Atherosclerotic risks from chemicals: Part II. A RASH analysis of in vitro and in vivo bioassay data to evaluate 45 potentially hazardous compounds

As reviewed in the Part I companion manuscript by Basavaraju and Jones (Arch Environ Contam Toxicol), atherosclerosis and carcinogenesis may share some common mechanisms of toxicological action. On that hypothesis, standardized test data taken from the Registry of Toxic Effects of Chemical Substances (RTECS) were used to compute relative potency factors for chemical compounds associated with increased risk of atherosclerosis to humans. Potencies of the different compounds were computed relative to each of six reference compounds comprised of benzo(a)pyrene, nicotine, cisplatin, adriamycin, estrogen, and 2,3,7,8-tetrachlorodibenzo-p-dioxin. Reference-specific potencies were all converted to a common numerical scale adjusted to unit potency for B(a)P. Because the list of compounds contained several antibiotics, amino acids, hormones, chemotherapeutic agents, polynuclear aromatics, alkaloids, metals, and vitamins, the standardized estimates of potency varied significantly depending on which of the six reference compounds are considered as standards of comparison.
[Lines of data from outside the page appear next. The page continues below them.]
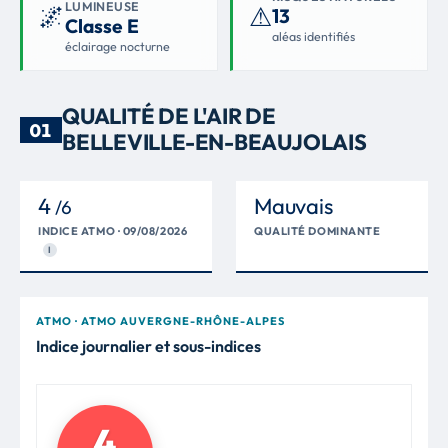
LUMINEUSE
🌌
⚠
13
Classe E
aléas identifiés
éclairage nocturne
QUALITÉ DE L'AIR DE
01
BELLEVILLE-EN-BEAUJOLAIS
4
Mauvais
/6
INDICE ATMO · 09/08/2026
QUALITÉ DOMINANTE
I
ATMO · ATMO AUVERGNE-RHÔNE-ALPES
Indice journalier et sous-indices
4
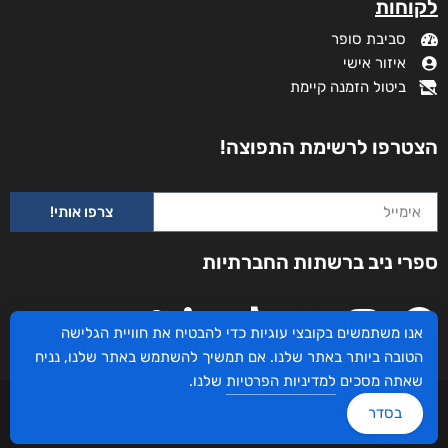
לקוחות
סביבת סופר
איזור אישי
ביטול הזמנה קיימת
הצטרפו לרשימת התפוצה!
צרפו אותי!
ספרי ניב ברשתות החברתיות
אנו משתמשים בקובצי עוגיות כדי להבטיח את חוויית הגלישה
הטובה ביותר באתר שלנו. אם תמשיך להשתמש באתר שלנו, נניח
שאתה מסכים
למדיניות הפרטיות
שלנו.
עיצוב ובניית האתר: ספרי ניב © כל הזכויות שמורות. בוקסאי טכנולוגיות בע"מ שד אבא
בסדר
אבן 16 הרצליה 4672534, מדינת ישראל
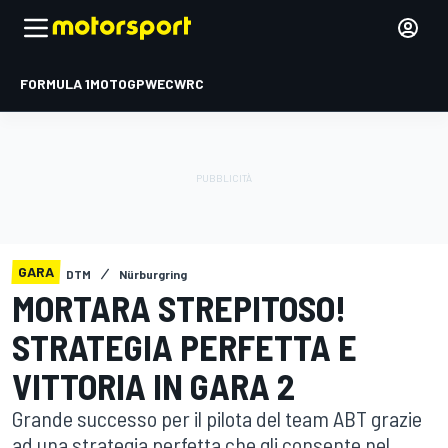
FORMULA 1
MOTOGP
WEC
WRC
GARA
DTM
Nürburgring
MORTARA STREPITOSO!
STRATEGIA PERFETTA E
VITTORIA IN GARA 2
Grande successo per il pilota del team ABT grazie
ad una strategia perfetta che gli consente nel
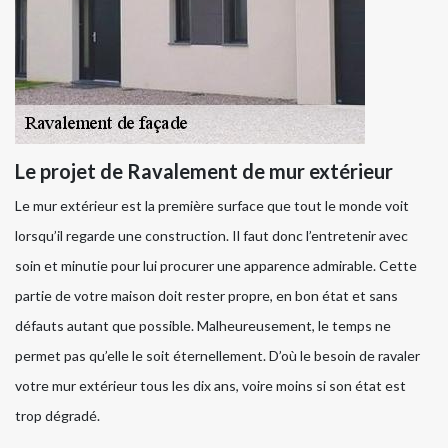
Le projet de Ravalement de mur extérieur
Le mur extérieur est la première surface que tout le monde voit
lorsqu’il regarde une construction. Il faut donc l’entretenir avec
soin et minutie pour lui procurer une apparence admirable. Cette
partie de votre maison doit rester propre, en bon état et sans
défauts autant que possible. Malheureusement, le temps ne
permet pas qu’elle le soit éternellement. D’où le besoin de ravaler
votre mur extérieur tous les dix ans, voire moins si son état est
trop dégradé.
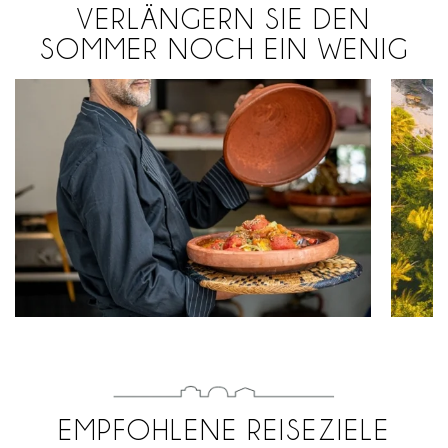
VERLÄNGERN SIE DEN
SOMMER NOCH EIN WENIG
MARRAKESCH MIT
AM 
PRIVATKOCH
EMPFOHLENE REISEZIELE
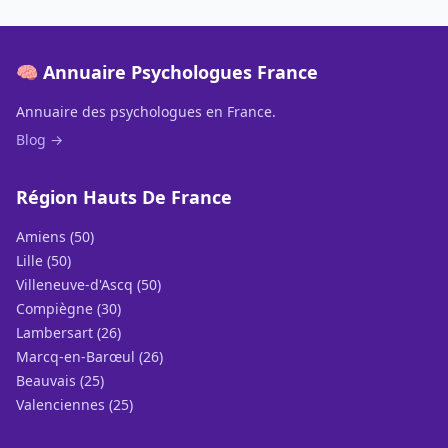
🧠 Annuaire Psychologues France
Annuaire des psychologues en France.
Blog →
Région Hauts De France
Amiens (50)
Lille (50)
Villeneuve-d'Ascq (50)
Compiègne (30)
Lambersart (26)
Marcq-en-Barœul (26)
Beauvais (25)
Valenciennes (25)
For the n − 1 other substances. Estimates of relative potency, risk coefficients, and generalized risk equations are estimated for cigarette smoke condensate, dietary cholesterol, ethanol, and carbon disulfide. From data on atherosclerosis as a result of cigarette smoking, a tentative risk was estimated as Increased Relative Risk = S (mg/kg-day)−1× dose (mg/kg-day) × RP, where the dose is chronic intake per kilogram of body weight per day, RP is the potency of the compound of interest relative to that of benzo(a)pyrene, and S is 0.83, 0.25, 0.20, or 13 depending on whether cigarette smoke, cholesterol, ethanol, or carbon disulfide epidemiological data were used as a standard of comparison.